Depuis son départ de Russie, Pavel Durov a obtenu les nationalités française et émiratie. Il s'est installé à Dubaï avec Telegram en 2017.
En 2024, Pavel Durov a été interpellé le 24 août à son arrivée à l'aéroport du Bourget, près de Paris, puis placé en garde à vue pendant plus de 80 heures dans le cadre d'une enquête sur Telegram et son utilisation à des fins criminelles par certains utilisateurs. Il a été mis en examen quatre jours plus tard avant d'être remis en liberté sous contrôle judiciaire. L'interdiction de quitter le territoire a été définitivement levée le 13 novembre 2025.
En 2026, la Russie a renforcé ses efforts pour limiter Telegram, en imposant de nouvelles restrictions et en poursuivant la procédure pénale engagée contre Pavel Durov. Telegram accuse les autorités russes d'utiliser de faux prétextes pour justifier l'interdiction de l'application et pousser les Russes à utiliser MAX, la nouvelle messagerie soutenue par l'État.
Du Brésil à l'Inde
En France, les autorités enquêtent sur le fait que la plateforme n'aurait pas suffisamment lutté contre les activités criminelles. D'autres pays ont également exprimé des inquiétudes concernant la présence de contenus illicites. Telegram rejette ces accusations.

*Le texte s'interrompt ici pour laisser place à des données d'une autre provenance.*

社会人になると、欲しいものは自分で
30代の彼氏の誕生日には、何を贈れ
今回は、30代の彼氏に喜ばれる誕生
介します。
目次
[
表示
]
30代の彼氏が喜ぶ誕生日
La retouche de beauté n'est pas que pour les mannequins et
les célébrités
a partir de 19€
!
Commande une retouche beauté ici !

En 2022, l'Allemagne a infligé des amendes d'un montant total de 5,125 millions d'euros à Telegram pour ne pas avoir mis en place un dispositif légal permettant de signaler les contenus illicites, ni désigné un représentant en Allemagne habilité à recevoir les communications officielles. Ces deux obligations sont prévues par la législation allemande.
Au Brésil, Telegram a été suspendu puis remis en service à plusieurs reprises par décision de justice entre 2022 et 2024. En 2022, une ordonnance de la Cour suprême, rendue par le juge Alexandre de Moraes, a été révoquée quelques heures plus tard.

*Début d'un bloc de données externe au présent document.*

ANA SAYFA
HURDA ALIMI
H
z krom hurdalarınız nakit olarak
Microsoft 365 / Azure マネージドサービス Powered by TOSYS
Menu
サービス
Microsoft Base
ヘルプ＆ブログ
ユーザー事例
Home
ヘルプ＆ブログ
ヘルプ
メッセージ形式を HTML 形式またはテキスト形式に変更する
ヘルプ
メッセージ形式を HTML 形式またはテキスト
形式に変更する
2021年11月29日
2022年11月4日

En Espagne, la Haute Cour a temporairement bloqué Telegram en 2024 dans le cadre d'une enquête ouverte à la suite de plaintes déposées par plusieurs groupes de médias, qui accusaient l'application de permettre à ses utilisateurs de mettre en ligne leurs contenus sans autorisation, avant d'annuler cette décision.

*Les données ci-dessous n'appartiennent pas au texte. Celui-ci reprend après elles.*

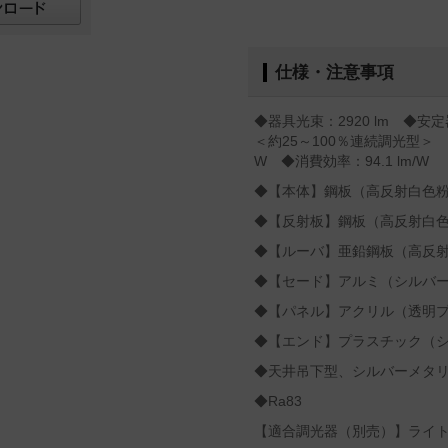
仕様・注意事項
◆器具光束：2920 lm ◆
＜約25～100％連続調光型＞ 
W ◆消費効率：94.1 lm/W
◆【本体】鋼板（高反射白色
◆【反射板】鋼板（高反射白
◆【ルーバ】亜鉛鋼板（高反
◆【セード】アルミ（シルバ
◆【パネル】アクリル（透明
◆【エンド】プラスチック（
◆天井吊下型、シルバーメタ
◆Ra83
【適合調光器（別売）】ライトマネ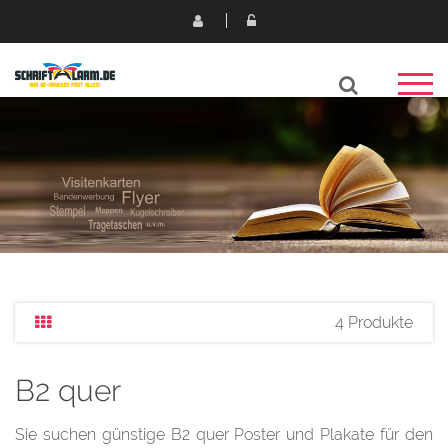
4 Produkte
B2 quer
Sie suchen günstige B2 quer Poster und Plakate für den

En Inde, une enquête des autorités a estimé, en juin dernier, que Telegram était largement utilisé pour diffuser des contenus pédopornographiques et faciliter des escroqueries financières, conduisant le gouvernement à suspendre temporairement l'application. Le rapport du Centre de coordination contre la cybercriminalité du ministère indien de l'Intérieur a été soumis à la justice dans le cadre de la défense du gouvernement, qui a obtenu le maintien d'une interdiction d'une semaine de l'application après la fuite présumée d'un sujet de l'examen d'entrée en faculté de médecine. Dans cette affaire, Telegram était accusé de ne pas avoir fait suffisamment pour empêcher la diffusion de fausses informations sur ses chaînes, une accusation rejetée par l'entreprise.